When Spector emerge the, mostly teenage, crowd go wild. It can’t be denied; lead singer Fred Macpherson’s vocals are impressive. Spector waste no time in diving into their set; starting with ‘Stay High’ before moving to ‘Celestine’. The band are tight, with a strong on-stage presence. It’s undeniable the crowd loves it.
Peppered through the set there’s lyrics like “friday night, I don’t want to wake up alive”. In contrast to the catchy melodies that accompany them, the lyrics seem almost perverse. Combined with the lead singer’s out of place dance moves, it’s hard to take Spector as seriously as they would like. There’s a disharmony between their lyrics and stage presence; an arrogance that leaves an air of pretentiousness.
“This is the first time in my life we’ve sold out a gig in Bristol”, Macpherson starts, “And it’s the first time I’ve been proud to be in Bristol”. Statements like the latter go some way to explaining the former.

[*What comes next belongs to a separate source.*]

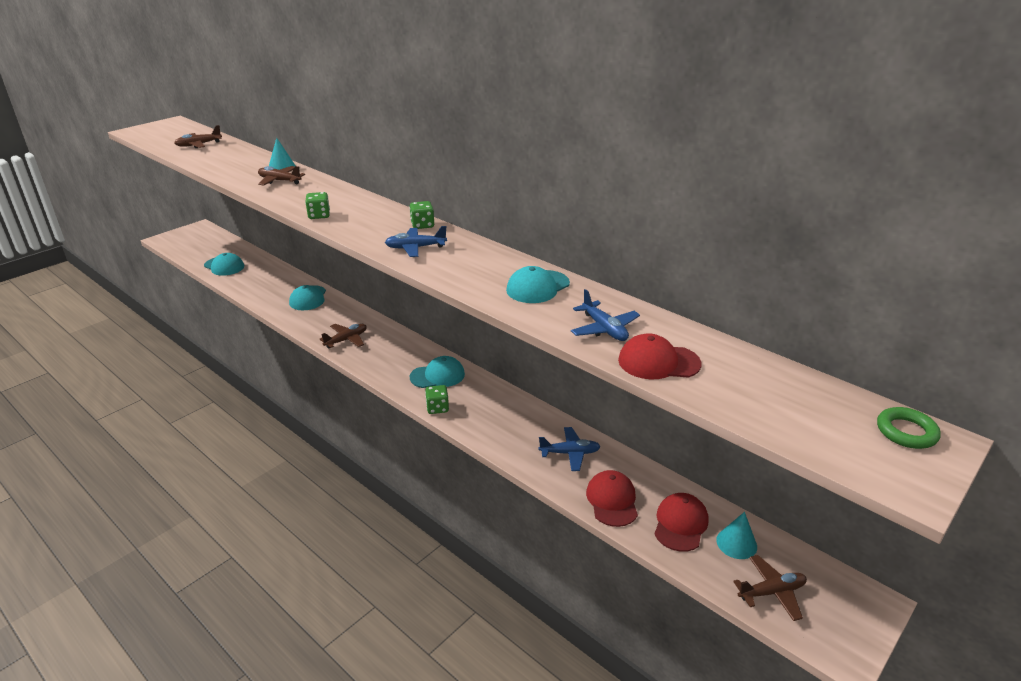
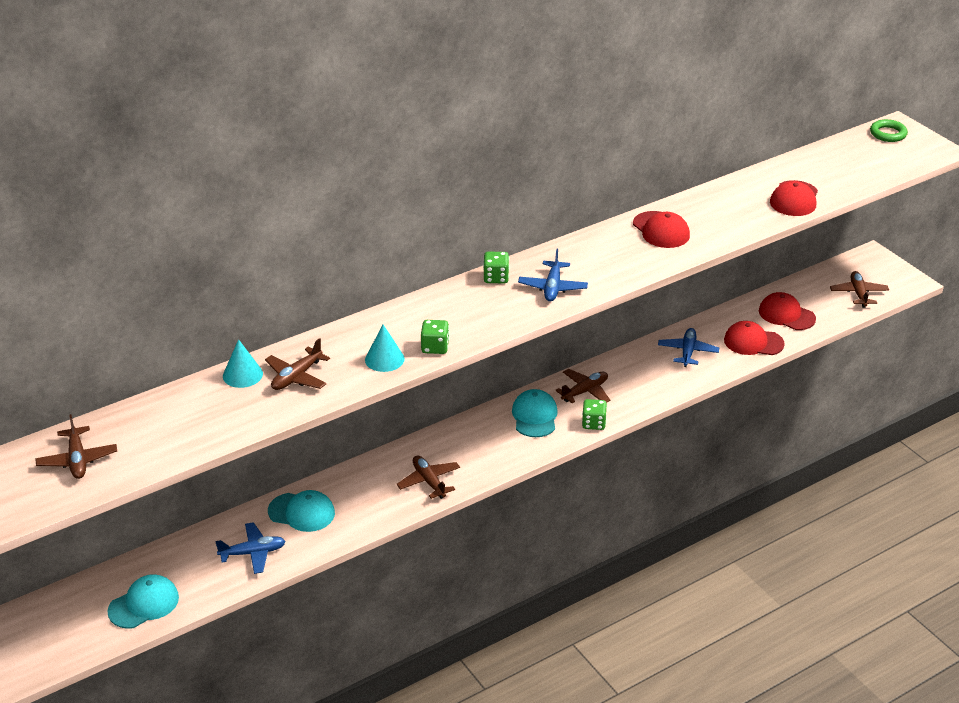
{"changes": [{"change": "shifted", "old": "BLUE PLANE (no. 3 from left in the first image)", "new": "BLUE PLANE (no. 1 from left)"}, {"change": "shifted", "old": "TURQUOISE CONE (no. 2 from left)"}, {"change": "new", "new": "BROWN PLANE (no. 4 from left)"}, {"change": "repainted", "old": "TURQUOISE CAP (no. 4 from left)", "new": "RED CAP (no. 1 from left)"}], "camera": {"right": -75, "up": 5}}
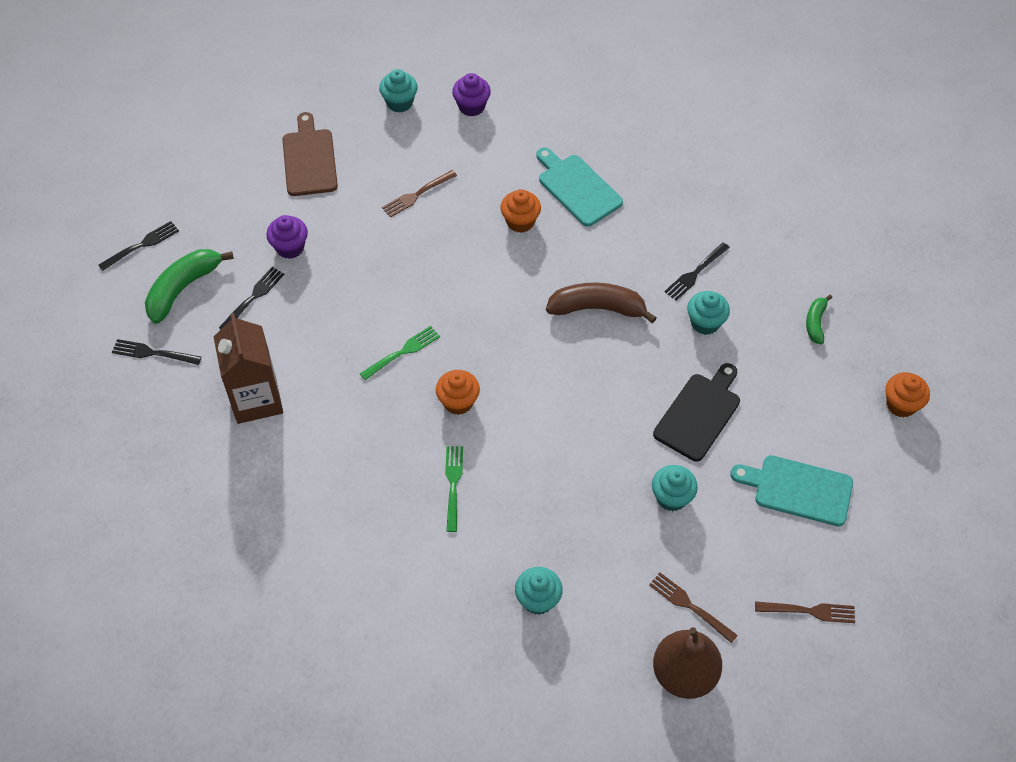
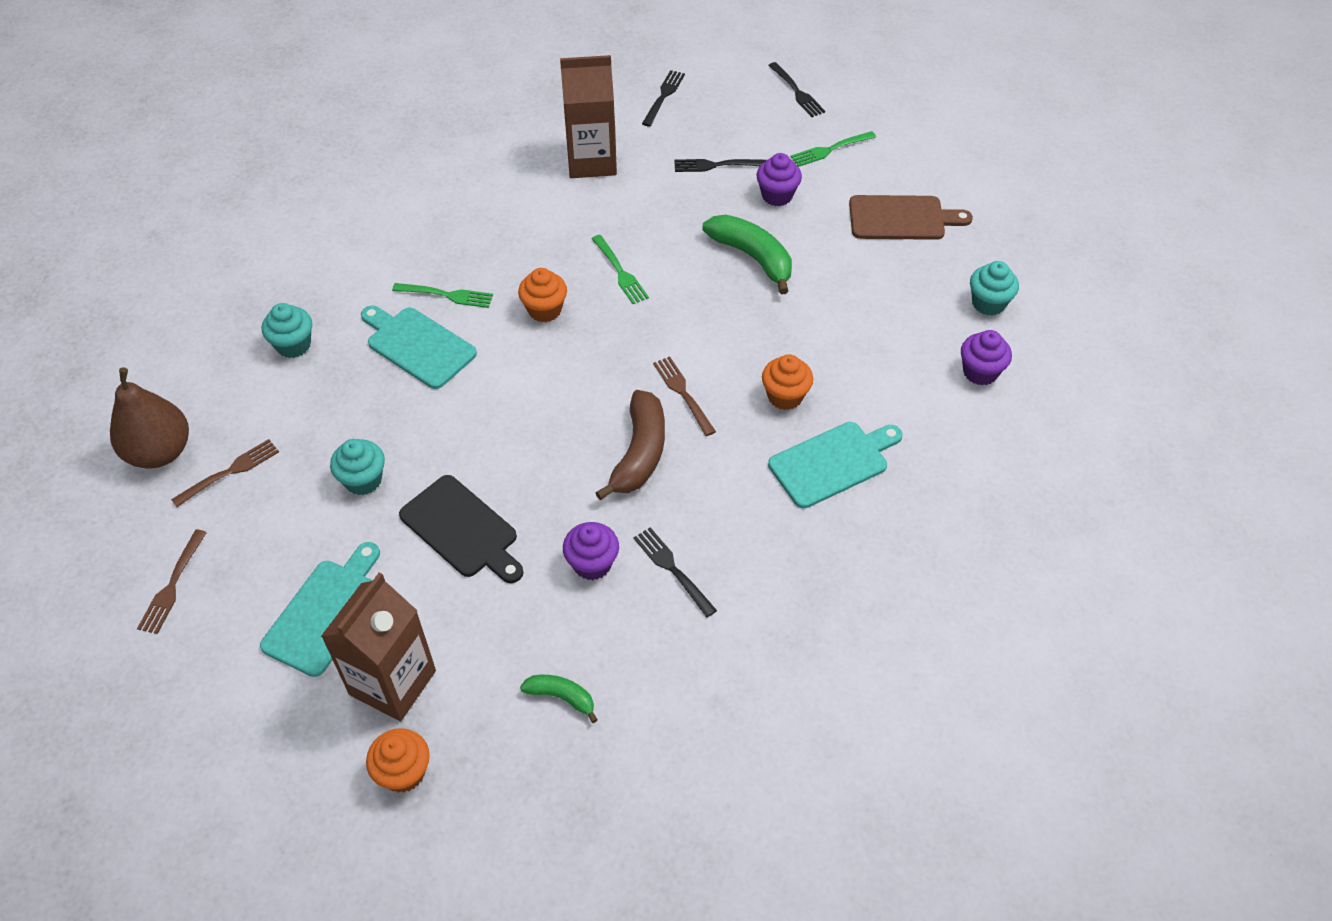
{"changes": [{"change": "new", "new": "BROWN CARTON (no. 1 from left)"}, {"change": "new", "new": "TURQUOISE CUTTING BOARD (no. 2 from left)"}, {"change": "repainted", "old": "TURQUOISE CUPCAKE (no. 4 from left)", "new": "PURPLE CUPCAKE (no. 1 from left)"}, {"change": "shifted", "old": "BROWN FORK (no. 1 from left in the first image)", "new": "BROWN FORK (no. 3 from left)"}, {"change": "rotated", "old": "BLACK FORK (no. 3 from left)", "degrees": 135}, {"change": "shifted", "old": "GREEN BANANA (no. 1 from left in the first image)", "new": "GREEN BANANA (no. 2 from left)"}, {"change": "new", "new": "GREEN FORK (no. 3 from left)"}], "camera": {"right": 100, "up": -5}}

Support by Spring King was superb, and arguably providing a more exciting set that the headliner. ’Mumma’ was an instant hit with the crowd, getting the boat rocking and warming the cold October air. Their set went from strength to strength. Finishing up with, ‘City’, the crowd were well and truly psyched. With performances like this, it’s easy to see why Zane Lowe chose Spring King as the first band to play on Beats 1.